■ **Task item**: The reply must contain exactly the lines below from the one with "middle mcp: (607, 371)" down to the one with "ring pip: (92, 117)", both included, and nothing more; please omit the pictures.

Stored data entries
★ ★ ★ ★ ★ ★ ★
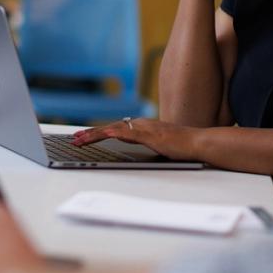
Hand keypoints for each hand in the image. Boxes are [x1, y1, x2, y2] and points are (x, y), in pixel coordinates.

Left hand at [71, 118, 201, 159]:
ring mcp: (146, 128)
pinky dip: (115, 133)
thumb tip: (135, 147)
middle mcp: (141, 124)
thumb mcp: (158, 145)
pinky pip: (129, 133)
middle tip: (75, 139)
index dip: (98, 133)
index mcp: (142, 127)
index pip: (115, 129)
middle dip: (91, 134)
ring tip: (81, 140)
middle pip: (110, 128)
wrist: (198, 142)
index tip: (84, 137)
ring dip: (97, 134)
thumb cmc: (182, 146)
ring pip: (115, 129)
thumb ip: (146, 144)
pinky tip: (105, 135)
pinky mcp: (151, 135)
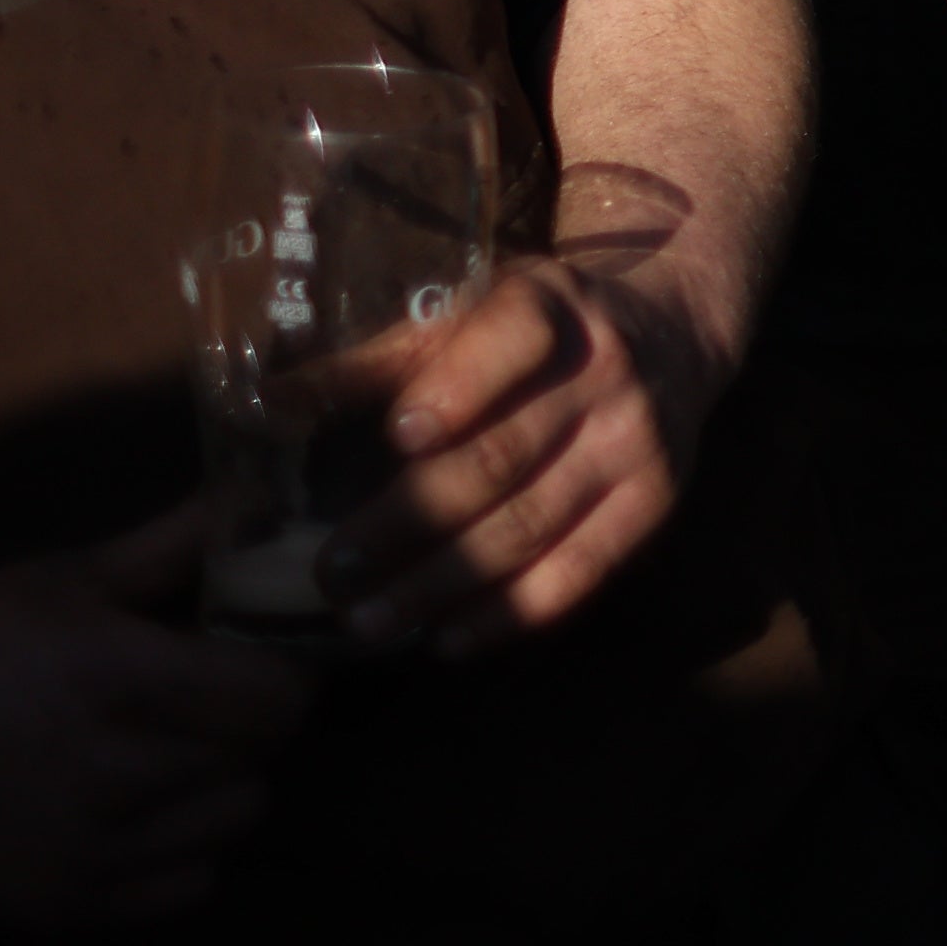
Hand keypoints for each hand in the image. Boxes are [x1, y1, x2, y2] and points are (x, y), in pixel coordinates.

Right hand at [0, 516, 317, 927]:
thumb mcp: (57, 580)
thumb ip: (171, 547)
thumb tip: (262, 502)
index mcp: (117, 678)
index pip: (276, 696)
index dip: (281, 673)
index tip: (256, 658)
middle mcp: (115, 773)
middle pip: (260, 757)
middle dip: (247, 724)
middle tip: (209, 705)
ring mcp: (92, 852)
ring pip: (234, 821)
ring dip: (220, 786)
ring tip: (171, 758)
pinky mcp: (65, 909)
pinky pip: (187, 886)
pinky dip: (182, 852)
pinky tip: (141, 816)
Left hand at [315, 229, 738, 657]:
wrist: (675, 333)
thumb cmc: (536, 328)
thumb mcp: (469, 313)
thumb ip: (382, 358)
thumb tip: (270, 401)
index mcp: (550, 306)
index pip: (513, 341)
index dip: (460, 390)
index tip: (400, 437)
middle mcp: (607, 371)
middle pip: (504, 454)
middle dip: (411, 519)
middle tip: (332, 572)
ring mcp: (637, 443)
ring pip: (533, 523)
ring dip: (444, 581)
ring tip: (366, 623)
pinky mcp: (654, 502)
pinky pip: (583, 570)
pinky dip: (514, 611)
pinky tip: (450, 639)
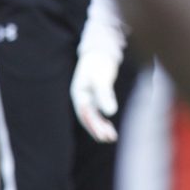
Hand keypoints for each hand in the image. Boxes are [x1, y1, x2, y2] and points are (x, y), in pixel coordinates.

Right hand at [70, 23, 125, 142]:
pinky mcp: (96, 97)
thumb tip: (110, 112)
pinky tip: (110, 128)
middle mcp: (82, 98)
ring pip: (92, 117)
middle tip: (109, 139)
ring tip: (111, 138)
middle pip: (88, 118)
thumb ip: (105, 94)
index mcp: (79, 94)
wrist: (100, 51)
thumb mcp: (101, 78)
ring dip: (101, 127)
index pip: (85, 114)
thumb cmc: (99, 62)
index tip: (103, 135)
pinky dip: (103, 121)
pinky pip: (97, 113)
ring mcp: (88, 98)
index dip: (94, 126)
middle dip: (98, 129)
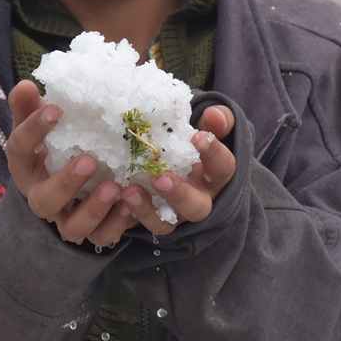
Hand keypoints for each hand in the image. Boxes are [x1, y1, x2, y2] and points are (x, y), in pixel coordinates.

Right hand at [5, 80, 137, 246]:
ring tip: (115, 186)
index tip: (56, 109)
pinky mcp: (91, 230)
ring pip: (72, 228)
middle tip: (90, 160)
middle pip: (43, 201)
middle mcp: (41, 197)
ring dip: (94, 209)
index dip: (33, 131)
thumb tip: (27, 84)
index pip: (19, 149)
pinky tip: (131, 204)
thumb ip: (31, 106)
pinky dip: (117, 224)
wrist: (68, 182)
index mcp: (24, 166)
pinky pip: (102, 237)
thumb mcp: (41, 123)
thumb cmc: (55, 143)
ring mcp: (65, 218)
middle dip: (66, 183)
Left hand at [120, 105, 236, 235]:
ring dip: (147, 210)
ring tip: (129, 190)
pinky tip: (118, 198)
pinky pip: (140, 225)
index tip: (199, 136)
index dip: (213, 154)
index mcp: (215, 177)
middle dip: (179, 193)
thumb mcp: (206, 129)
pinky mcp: (150, 220)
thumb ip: (216, 121)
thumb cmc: (191, 143)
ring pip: (166, 223)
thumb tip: (215, 114)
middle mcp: (198, 200)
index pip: (223, 168)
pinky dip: (129, 215)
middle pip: (196, 207)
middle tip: (161, 176)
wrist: (174, 162)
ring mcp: (174, 214)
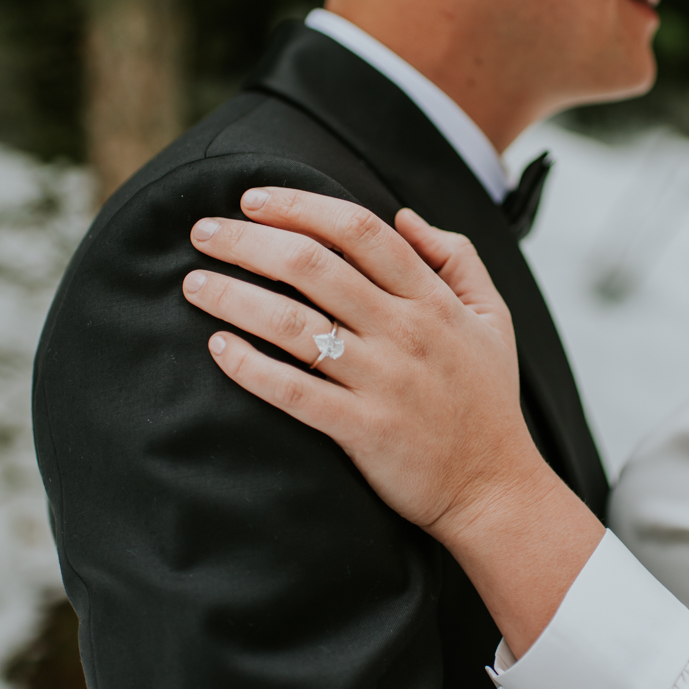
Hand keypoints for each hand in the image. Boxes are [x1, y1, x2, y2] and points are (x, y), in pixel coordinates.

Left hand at [180, 187, 604, 654]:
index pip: (359, 230)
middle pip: (314, 265)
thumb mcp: (493, 317)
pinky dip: (251, 367)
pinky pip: (295, 391)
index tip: (253, 199)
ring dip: (235, 297)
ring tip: (193, 283)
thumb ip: (457, 258)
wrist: (496, 489)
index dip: (300, 206)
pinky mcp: (364, 430)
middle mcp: (406, 331)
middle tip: (202, 231)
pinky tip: (217, 348)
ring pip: (294, 324)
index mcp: (433, 299)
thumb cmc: (486, 400)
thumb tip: (405, 216)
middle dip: (248, 241)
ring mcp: (383, 381)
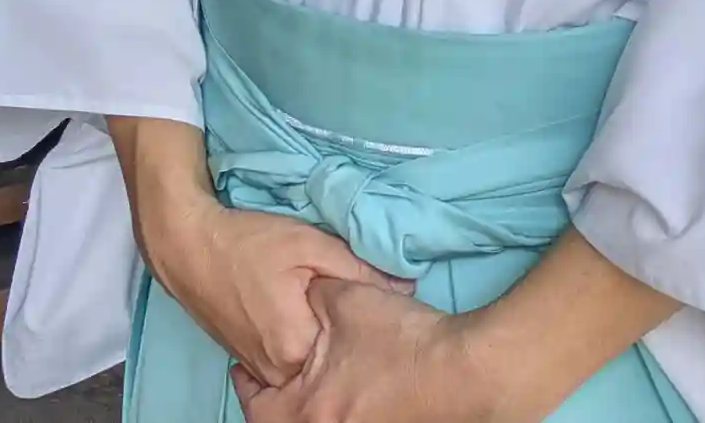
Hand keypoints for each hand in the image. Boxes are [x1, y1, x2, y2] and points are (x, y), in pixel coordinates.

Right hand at [149, 201, 411, 389]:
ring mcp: (255, 366)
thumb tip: (408, 287)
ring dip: (316, 342)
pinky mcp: (243, 356)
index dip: (362, 330)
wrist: (185, 242)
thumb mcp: (310, 244)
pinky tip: (297, 313)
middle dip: (340, 341)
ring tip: (322, 309)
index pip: (347, 354)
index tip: (371, 309)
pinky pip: (280, 360)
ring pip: (302, 365)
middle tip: (347, 306)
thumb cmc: (247, 241)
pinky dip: (294, 342)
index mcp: (295, 348)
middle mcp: (274, 370)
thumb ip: (360, 269)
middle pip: (324, 364)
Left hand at [231, 277, 473, 422]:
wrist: (461, 371)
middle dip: (274, 400)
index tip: (243, 368)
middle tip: (270, 376)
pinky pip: (338, 422)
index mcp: (308, 411)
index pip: (256, 409)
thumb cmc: (398, 340)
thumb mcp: (341, 298)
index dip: (245, 385)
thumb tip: (298, 296)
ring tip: (306, 376)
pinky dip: (331, 407)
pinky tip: (342, 384)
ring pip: (314, 422)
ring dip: (306, 403)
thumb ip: (308, 297)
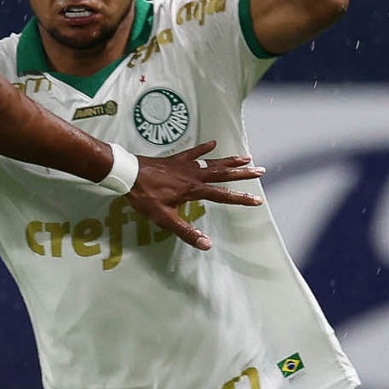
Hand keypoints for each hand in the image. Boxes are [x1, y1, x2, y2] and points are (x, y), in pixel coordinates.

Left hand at [127, 142, 263, 250]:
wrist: (128, 174)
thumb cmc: (145, 197)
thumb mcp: (164, 219)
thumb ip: (186, 232)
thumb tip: (206, 244)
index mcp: (194, 190)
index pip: (223, 195)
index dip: (241, 198)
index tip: (258, 200)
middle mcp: (194, 175)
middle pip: (223, 173)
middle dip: (243, 173)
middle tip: (261, 170)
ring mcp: (185, 165)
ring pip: (213, 162)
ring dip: (230, 160)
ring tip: (246, 158)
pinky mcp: (175, 159)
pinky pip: (194, 152)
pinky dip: (204, 148)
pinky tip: (213, 143)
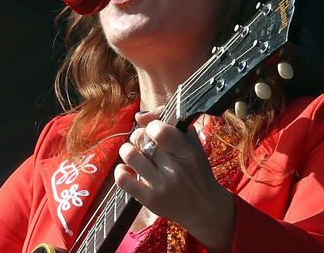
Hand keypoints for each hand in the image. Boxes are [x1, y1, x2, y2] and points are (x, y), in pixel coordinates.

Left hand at [115, 108, 235, 252]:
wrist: (203, 207)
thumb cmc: (195, 170)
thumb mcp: (192, 143)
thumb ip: (169, 121)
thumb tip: (138, 116)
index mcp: (188, 152)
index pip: (159, 130)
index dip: (151, 125)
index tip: (155, 130)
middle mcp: (174, 169)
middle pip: (141, 139)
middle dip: (139, 136)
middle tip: (144, 143)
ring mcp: (160, 186)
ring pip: (130, 155)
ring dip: (127, 150)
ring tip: (134, 153)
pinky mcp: (149, 200)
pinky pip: (123, 180)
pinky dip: (121, 170)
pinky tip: (129, 169)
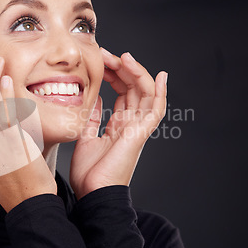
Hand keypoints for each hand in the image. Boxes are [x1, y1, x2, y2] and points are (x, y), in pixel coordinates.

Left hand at [69, 47, 167, 199]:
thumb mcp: (86, 137)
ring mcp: (138, 128)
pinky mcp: (140, 133)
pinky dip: (160, 93)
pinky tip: (161, 76)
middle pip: (132, 88)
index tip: (101, 60)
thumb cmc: (89, 173)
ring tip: (123, 57)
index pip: (122, 92)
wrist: (92, 194)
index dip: (114, 74)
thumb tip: (94, 98)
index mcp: (118, 125)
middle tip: (106, 53)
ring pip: (144, 93)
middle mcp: (131, 124)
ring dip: (135, 72)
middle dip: (121, 68)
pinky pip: (155, 110)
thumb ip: (92, 118)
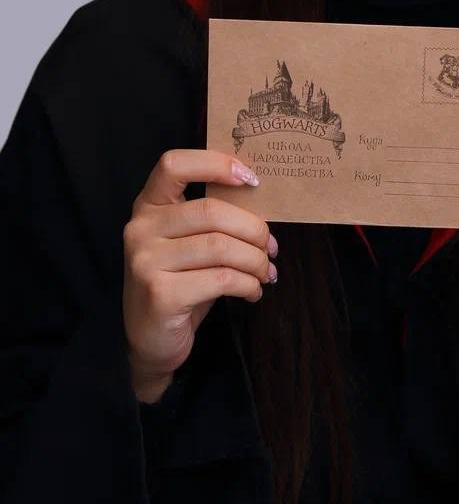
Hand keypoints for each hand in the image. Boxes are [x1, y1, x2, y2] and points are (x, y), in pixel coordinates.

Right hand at [122, 150, 277, 400]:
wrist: (151, 339)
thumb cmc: (180, 282)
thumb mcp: (189, 243)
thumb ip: (212, 219)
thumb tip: (262, 203)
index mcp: (148, 206)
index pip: (173, 164)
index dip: (215, 163)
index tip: (251, 179)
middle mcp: (140, 229)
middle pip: (210, 211)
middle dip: (253, 228)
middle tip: (272, 247)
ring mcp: (146, 262)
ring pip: (220, 246)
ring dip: (255, 260)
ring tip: (266, 272)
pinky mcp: (160, 294)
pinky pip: (220, 279)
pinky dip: (247, 284)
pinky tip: (252, 292)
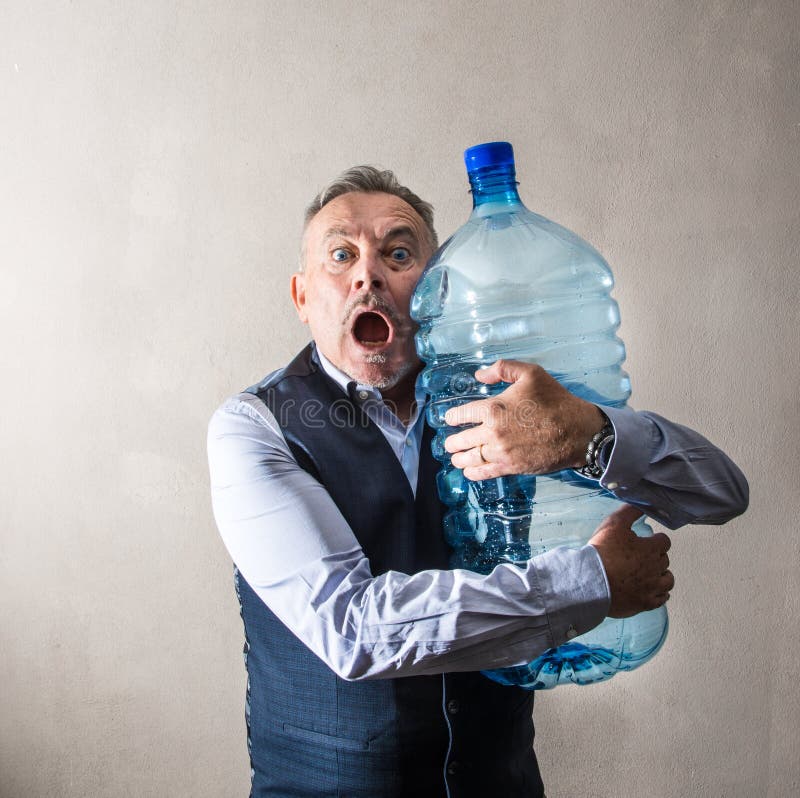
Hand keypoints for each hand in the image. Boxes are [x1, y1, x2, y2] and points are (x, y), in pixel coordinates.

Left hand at [443, 359, 604, 479]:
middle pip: (460, 440)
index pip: (460, 415)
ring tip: (456, 458)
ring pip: (469, 459)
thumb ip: (502, 369)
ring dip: (459, 459)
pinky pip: (484, 473)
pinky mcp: (511, 467)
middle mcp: (492, 432)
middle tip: (451, 443)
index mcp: (493, 408)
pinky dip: (472, 473)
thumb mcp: (531, 373)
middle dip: (452, 442)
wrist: (577, 431)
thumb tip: (478, 375)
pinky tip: (468, 471)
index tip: (450, 419)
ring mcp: (501, 452)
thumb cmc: (555, 400)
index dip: (452, 417)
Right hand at [588, 505, 673, 617]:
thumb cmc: (602, 553)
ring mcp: (651, 587)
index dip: (655, 540)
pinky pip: (662, 599)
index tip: (648, 541)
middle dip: (656, 557)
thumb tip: (643, 504)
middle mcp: (655, 569)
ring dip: (662, 575)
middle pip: (665, 560)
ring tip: (651, 573)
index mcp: (651, 549)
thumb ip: (630, 511)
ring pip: (668, 580)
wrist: (591, 581)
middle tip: (642, 556)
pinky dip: (660, 594)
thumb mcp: (614, 524)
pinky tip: (652, 590)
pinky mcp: (645, 603)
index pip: (664, 541)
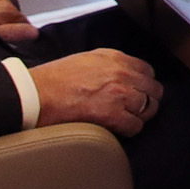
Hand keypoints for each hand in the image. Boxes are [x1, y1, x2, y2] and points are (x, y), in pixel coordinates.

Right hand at [31, 49, 159, 135]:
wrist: (36, 94)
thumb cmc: (54, 79)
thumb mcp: (87, 60)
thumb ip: (110, 65)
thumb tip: (123, 76)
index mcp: (115, 58)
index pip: (148, 71)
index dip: (145, 84)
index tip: (139, 92)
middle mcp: (121, 73)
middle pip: (153, 90)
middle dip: (147, 101)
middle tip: (137, 110)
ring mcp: (119, 94)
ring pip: (148, 109)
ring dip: (140, 116)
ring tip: (127, 120)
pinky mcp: (112, 115)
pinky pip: (135, 126)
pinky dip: (130, 130)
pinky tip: (118, 129)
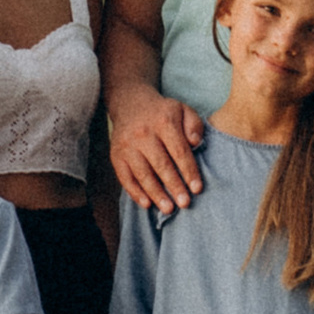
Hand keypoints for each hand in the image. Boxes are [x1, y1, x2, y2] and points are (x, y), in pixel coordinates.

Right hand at [110, 84, 207, 212]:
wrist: (130, 104)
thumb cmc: (163, 113)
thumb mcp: (182, 110)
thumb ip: (194, 125)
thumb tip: (196, 143)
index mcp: (164, 122)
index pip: (179, 151)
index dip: (189, 171)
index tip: (197, 188)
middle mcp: (144, 134)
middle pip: (162, 165)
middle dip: (174, 186)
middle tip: (185, 204)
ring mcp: (127, 145)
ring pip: (143, 174)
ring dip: (156, 194)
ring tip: (168, 209)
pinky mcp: (116, 155)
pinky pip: (125, 177)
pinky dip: (135, 192)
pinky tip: (147, 204)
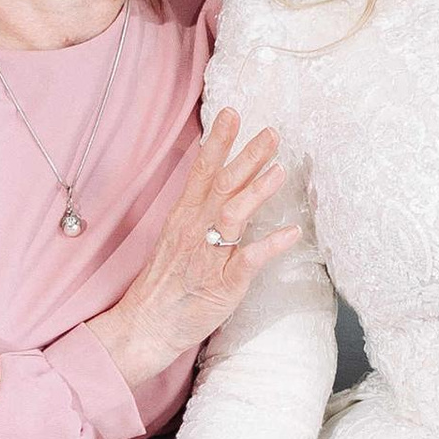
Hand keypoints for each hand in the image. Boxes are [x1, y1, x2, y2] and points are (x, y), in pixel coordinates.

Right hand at [86, 108, 299, 389]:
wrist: (147, 324)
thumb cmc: (167, 283)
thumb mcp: (180, 237)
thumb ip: (202, 211)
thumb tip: (225, 186)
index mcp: (186, 216)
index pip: (203, 171)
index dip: (218, 141)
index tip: (232, 113)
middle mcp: (196, 230)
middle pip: (223, 185)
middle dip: (247, 156)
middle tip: (271, 132)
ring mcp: (209, 255)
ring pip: (233, 216)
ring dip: (256, 191)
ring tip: (280, 170)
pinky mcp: (223, 283)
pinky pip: (248, 261)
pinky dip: (270, 246)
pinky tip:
★ ★ ★ ★ ★ ★ ★
■ **Exercise response**:
middle mcp: (607, 371)
middle pip: (504, 454)
middle dip: (411, 519)
middle tip: (332, 572)
ring mcp: (637, 443)
ring pip: (533, 523)
ring dip: (444, 581)
ring tip: (366, 623)
pinky mcp: (654, 502)
pinky pip: (583, 570)
pinky dip: (514, 611)
pinky tip: (450, 639)
Hand keypoints for each hand in the image. Boxes are [x1, y1, x2, y2] and points are (x, y), in pixel coordinates.

Right hand at [70, 23, 125, 142]:
pinky mcp: (96, 97)
thumb tip: (110, 112)
pinky tip: (110, 128)
middle mcp: (82, 98)
ring pip: (92, 117)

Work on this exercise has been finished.